▶ **What you will do**: Rewrite every line of the material below as one string in a JSON array, leaving out any blank lines.

▶ **Records**:
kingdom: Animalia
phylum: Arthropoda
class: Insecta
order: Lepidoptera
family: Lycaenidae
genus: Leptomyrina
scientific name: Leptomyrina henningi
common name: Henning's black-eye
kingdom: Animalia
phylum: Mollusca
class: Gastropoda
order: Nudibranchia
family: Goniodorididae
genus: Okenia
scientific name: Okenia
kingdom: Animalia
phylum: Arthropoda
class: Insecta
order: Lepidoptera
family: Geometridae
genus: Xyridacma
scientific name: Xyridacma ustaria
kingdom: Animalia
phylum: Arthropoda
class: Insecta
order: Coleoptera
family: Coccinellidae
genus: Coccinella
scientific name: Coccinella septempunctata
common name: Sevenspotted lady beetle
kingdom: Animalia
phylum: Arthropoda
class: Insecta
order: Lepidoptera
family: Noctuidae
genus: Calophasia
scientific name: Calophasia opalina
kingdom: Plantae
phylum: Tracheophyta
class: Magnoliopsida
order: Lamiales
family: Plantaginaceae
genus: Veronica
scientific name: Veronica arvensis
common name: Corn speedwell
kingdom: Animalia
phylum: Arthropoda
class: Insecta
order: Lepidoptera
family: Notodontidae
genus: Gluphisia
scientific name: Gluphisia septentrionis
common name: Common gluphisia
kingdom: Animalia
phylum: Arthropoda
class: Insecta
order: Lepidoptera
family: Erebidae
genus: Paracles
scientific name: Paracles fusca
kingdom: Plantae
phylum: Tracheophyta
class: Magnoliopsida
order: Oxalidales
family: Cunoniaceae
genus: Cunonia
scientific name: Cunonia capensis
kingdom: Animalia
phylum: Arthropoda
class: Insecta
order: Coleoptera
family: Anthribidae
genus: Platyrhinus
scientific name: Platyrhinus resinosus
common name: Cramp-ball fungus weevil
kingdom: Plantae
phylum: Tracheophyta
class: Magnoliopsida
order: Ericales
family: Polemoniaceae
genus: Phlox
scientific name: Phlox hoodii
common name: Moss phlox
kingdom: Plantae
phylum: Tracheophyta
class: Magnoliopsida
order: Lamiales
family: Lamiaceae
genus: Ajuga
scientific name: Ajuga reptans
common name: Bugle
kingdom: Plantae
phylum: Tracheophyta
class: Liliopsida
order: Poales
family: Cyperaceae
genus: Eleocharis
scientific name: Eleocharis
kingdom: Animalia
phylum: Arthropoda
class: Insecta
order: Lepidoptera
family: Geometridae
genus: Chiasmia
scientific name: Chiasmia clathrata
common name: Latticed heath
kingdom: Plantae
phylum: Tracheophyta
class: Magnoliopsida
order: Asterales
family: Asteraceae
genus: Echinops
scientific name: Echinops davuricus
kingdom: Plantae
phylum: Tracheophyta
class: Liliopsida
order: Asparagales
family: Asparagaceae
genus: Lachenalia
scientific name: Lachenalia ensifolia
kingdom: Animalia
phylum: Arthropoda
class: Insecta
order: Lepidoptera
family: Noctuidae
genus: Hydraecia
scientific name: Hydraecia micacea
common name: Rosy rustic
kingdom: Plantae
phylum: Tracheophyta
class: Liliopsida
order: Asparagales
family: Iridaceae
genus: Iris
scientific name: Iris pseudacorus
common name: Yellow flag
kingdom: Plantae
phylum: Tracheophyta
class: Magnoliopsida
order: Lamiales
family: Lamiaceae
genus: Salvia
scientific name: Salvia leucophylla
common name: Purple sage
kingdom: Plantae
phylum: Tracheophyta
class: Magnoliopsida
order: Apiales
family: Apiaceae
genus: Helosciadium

▶ **Task answer**:
[
  "kingdom: Animalia",
  "phylum: Arthropoda",
  "class: Insecta",
  "order: Lepidoptera",
  "family: Lycaenidae",
  "genus: Leptomyrina",
  "scientific name: Leptomyrina henningi",
  "common name: Henning's black-eye",
  "kingdom: Animalia",
  "phylum: Mollusca",
  "class: Gastropoda",
  "order: Nudibranchia",
  "family: Goniodorididae",
  "genus: Okenia",
  "scientific name: Okenia",
  "kingdom: Animalia",
  "phylum: Arthropoda",
  "class: Insecta",
  "order: Lepidoptera",
  "family: Geometridae",
  "genus: Xyridacma",
  "scientific name: Xyridacma ustaria",
  "kingdom: Animalia",
  "phylum: Arthropoda",
  "class: Insecta",
  "order: Coleoptera",
  "family: Coccinellidae",
  "genus: Coccinella",
  "scientific name: Coccinella septempunctata",
  "common name: Sevenspotted lady beetle",
  "kingdom: Animalia",
  "phylum: Arthropoda",
  "class: Insecta",
  "order: Lepidoptera",
  "family: Noctuidae",
  "genus: Calophasia",
  "scientific name: Calophasia opalina",
  "kingdom: Plantae",
  "phylum: Tracheophyta",
  "class: Magnoliopsida",
  "order: Lamiales",
  "family: Plantaginaceae",
  "genus: Veronica",
  "scientific name: Veronica arvensis",
  "common name: Corn speedwell",
  "kingdom: Animalia",
  "phylum: Arthropoda",
  "class: Insecta",
  "order: Lepidoptera",
  "family: Notodontidae",
  "genus: Gluphisia",
  "scientific name: Gluphisia septentrionis",
  "common name: Common gluphisia",
  "kingdom: Animalia",
  "phylum: Arthropoda",
  "class: Insecta",
  "order: Lepidoptera",
  "family: Erebidae",
  "genus: Paracles",
  "scientific name: Paracles fusca",
  "kingdom: Plantae",
  "phylum: Tracheophyta",
  "class: Magnoliopsida",
  "order: Oxalidales",
  "family: Cunoniaceae",
  "genus: Cunonia",
  "scientific name: Cunonia capensis",
  "kingdom: Animalia",
  "phylum: Arthropoda",
  "class: Insecta",
  "order: Coleoptera",
  "family: Anthribidae",
  "genus: Platyrhinus",
  "scientific name: Platyrhinus resinosus",
  "common name: Cramp-ball fungus weevil",
  "kingdom: Plantae",
  "phylum: Tracheophyta",
  "class: Magnoliopsida",
  "order: Ericales",
  "family: Polemoniaceae",
  "genus: Phlox",
  "scientific name: Phlox hoodii",
  "common name: Moss phlox",
  "kingdom: Plantae",
  "phylum: Tracheophyta",
  "class: Magnoliopsida",
  "order: Lamiales",
  "family: Lamiaceae",
  "genus: Ajuga",
  "scientific name: Ajuga reptans",
  "common name: Bugle",
  "kingdom: Plantae",
  "phylum: Tracheophyta",
  "class: Liliopsida",
  "order: Poales",
  "family: Cyperaceae",
  "genus: Eleocharis",
  "scientific name: Eleocharis",
  "kingdom: Animalia",
  "phylum: Arthropoda",
  "class: Insecta",
  "order: Lepidoptera",
  "family: Geometridae",
  "genus: Chiasmia",
  "scientific name: Chiasmia clathrata",
  "common name: Latticed heath",
  "kingdom: Plantae",
  "phylum: Tracheophyta",
  "class: Magnoliopsida",
  "order: Asterales",
  "family: Asteraceae",
  "genus: Echinops",
  "scientific name: Echinops davuricus",
  "kingdom: Plantae",
  "phylum: Tracheophyta",
  "class: Liliopsida",
  "order: Asparagales",
  "family: Asparagaceae",
  "genus: Lachenalia",
  "scientific name: Lachenalia ensifolia",
  "kingdom: Animalia",
  "phylum: Arthropoda",
  "class: Insecta",
  "order: Lepidoptera",
  "family: Noctuidae",
  "genus: Hydraecia",
  "scientific name: Hydraecia micacea",
  "common name: Rosy rustic",
  "kingdom: Plantae",
  "phylum: Tracheophyta",
  "class: Liliopsida",
  "order: Asparagales",
  "family: Iridaceae",
  "genus: Iris",
  "scientific name: Iris pseudacorus",
  "common name: Yellow flag",
  "kingdom: Plantae",
  "phylum: Tracheophyta",
  "class: Magnoliopsida",
  "order: Lamiales",
  "family: Lamiaceae",
  "genus: Salvia",
  "scientific name: Salvia leucophylla",
  "common name: Purple sage",
  "kingdom: Plantae",
  "phylum: Tracheophyta",
  "class: Magnoliopsida",
  "order: Apiales",
  "family: Apiaceae",
  "genus: Helosciadium"
]